> [Written task]:
Only the lines below starting at the one that contains "2. コンピューティング最適化 VM" and ending at the one that contains "Tailwind Traders には、運用ネットワーク環境で満たす必要のある要件がいくつかあります。" are to be reproduced, exactly and with both ends kept.

> [Saved data entries]:
○ ○ ○ ○ ○ ○ ○

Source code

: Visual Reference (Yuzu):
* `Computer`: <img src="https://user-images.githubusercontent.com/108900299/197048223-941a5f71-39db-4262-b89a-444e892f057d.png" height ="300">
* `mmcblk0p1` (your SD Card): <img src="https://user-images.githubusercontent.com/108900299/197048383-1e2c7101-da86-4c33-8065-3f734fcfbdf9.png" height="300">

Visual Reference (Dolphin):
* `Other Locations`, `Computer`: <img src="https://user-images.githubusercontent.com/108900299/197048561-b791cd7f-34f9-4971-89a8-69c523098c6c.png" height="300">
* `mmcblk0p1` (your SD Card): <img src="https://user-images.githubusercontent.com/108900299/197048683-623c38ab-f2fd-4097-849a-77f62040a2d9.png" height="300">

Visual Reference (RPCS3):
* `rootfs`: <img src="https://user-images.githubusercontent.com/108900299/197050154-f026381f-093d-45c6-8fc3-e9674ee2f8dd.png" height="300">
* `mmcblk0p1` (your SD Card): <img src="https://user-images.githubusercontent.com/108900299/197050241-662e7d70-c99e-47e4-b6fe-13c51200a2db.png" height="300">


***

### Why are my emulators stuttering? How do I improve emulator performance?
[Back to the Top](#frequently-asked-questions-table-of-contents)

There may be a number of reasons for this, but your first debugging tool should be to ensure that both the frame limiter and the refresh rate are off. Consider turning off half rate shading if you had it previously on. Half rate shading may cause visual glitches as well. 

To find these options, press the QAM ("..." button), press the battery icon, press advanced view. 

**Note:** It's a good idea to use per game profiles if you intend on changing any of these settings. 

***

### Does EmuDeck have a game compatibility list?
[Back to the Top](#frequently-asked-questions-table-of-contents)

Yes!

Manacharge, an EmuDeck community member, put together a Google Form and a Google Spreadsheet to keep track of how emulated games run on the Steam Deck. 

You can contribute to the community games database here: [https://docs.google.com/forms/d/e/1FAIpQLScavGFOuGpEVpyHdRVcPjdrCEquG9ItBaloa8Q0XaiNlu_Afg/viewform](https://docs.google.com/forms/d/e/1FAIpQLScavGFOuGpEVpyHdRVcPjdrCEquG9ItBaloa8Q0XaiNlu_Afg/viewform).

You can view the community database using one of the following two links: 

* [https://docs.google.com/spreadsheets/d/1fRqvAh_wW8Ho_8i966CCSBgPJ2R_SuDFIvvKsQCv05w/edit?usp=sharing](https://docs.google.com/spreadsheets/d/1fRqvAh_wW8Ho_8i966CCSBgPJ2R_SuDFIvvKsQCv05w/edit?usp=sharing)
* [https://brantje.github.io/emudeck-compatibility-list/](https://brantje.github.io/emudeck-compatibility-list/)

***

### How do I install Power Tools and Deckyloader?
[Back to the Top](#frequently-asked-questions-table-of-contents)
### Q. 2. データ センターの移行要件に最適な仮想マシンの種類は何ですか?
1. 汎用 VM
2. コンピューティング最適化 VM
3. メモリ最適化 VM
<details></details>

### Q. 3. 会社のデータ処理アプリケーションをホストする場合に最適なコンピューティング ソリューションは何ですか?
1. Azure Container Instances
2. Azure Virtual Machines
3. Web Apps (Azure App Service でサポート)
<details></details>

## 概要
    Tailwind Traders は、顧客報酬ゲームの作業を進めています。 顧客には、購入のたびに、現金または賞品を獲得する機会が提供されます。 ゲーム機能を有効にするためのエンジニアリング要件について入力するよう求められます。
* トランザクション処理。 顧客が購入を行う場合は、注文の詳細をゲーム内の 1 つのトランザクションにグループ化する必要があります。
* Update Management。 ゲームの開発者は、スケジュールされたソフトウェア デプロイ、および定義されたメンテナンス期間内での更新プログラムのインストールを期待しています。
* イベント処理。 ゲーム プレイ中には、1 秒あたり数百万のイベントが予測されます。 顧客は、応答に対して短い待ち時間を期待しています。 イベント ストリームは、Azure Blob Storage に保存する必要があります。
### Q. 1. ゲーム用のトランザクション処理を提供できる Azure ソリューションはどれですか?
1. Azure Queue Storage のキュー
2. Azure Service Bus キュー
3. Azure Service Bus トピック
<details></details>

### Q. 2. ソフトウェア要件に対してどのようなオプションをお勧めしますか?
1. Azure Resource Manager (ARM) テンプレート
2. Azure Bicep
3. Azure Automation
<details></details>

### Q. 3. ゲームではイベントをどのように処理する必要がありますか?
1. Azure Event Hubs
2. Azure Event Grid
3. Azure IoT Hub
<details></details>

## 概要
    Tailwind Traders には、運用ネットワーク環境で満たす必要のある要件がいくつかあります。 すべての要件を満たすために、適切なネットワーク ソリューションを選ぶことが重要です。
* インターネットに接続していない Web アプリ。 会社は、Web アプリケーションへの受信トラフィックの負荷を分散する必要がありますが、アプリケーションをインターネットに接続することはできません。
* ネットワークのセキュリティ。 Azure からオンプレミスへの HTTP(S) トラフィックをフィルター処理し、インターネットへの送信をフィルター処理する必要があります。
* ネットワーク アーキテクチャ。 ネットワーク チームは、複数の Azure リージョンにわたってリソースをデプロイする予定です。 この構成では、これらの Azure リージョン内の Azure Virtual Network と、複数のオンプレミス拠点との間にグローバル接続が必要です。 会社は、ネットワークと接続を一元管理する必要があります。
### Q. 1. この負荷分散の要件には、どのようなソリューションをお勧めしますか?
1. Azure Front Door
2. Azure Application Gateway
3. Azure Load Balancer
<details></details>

○ ○ ○ ○ ○ ○ ○

> [Task result]:
2. コンピューティング最適化 VM
3. メモリ最適化 VM
<details></details>

### Q. 3. 会社のデータ処理アプリケーションをホストする場合に最適なコンピューティング ソリューションは何ですか?
1. Azure Container Instances
2. Azure Virtual Machines
3. Web Apps (Azure App Service でサポート)
<details></details>

## 概要
    Tailwind Traders は、顧客報酬ゲームの作業を進めています。 顧客には、購入のたびに、現金または賞品を獲得する機会が提供されます。 ゲーム機能を有効にするためのエンジニアリング要件について入力するよう求められます。
* トランザクション処理。 顧客が購入を行う場合は、注文の詳細をゲーム内の 1 つのトランザクションにグループ化する必要があります。
* Update Management。 ゲームの開発者は、スケジュールされたソフトウェア デプロイ、および定義されたメンテナンス期間内での更新プログラムのインストールを期待しています。
* イベント処理。 ゲーム プレイ中には、1 秒あたり数百万のイベントが予測されます。 顧客は、応答に対して短い待ち時間を期待しています。 イベント ストリームは、Azure Blob Storage に保存する必要があります。
### Q. 1. ゲーム用のトランザクション処理を提供できる Azure ソリューションはどれですか?
1. Azure Queue Storage のキュー
2. Azure Service Bus キュー
3. Azure Service Bus トピック
<details></details>

### Q. 2. ソフトウェア要件に対してどのようなオプションをお勧めしますか?
1. Azure Resource Manager (ARM) テンプレート
2. Azure Bicep
3. Azure Automation
<details></details>

### Q. 3. ゲームではイベントをどのように処理する必要がありますか?
1. Azure Event Hubs
2. Azure Event Grid
3. Azure IoT Hub
<details></details>

## 概要
    Tailwind Traders には、運用ネットワーク環境で満たす必要のある要件がいくつかあります。 すべての要件を満たすために、適切なネットワーク ソリューションを選ぶことが重要です。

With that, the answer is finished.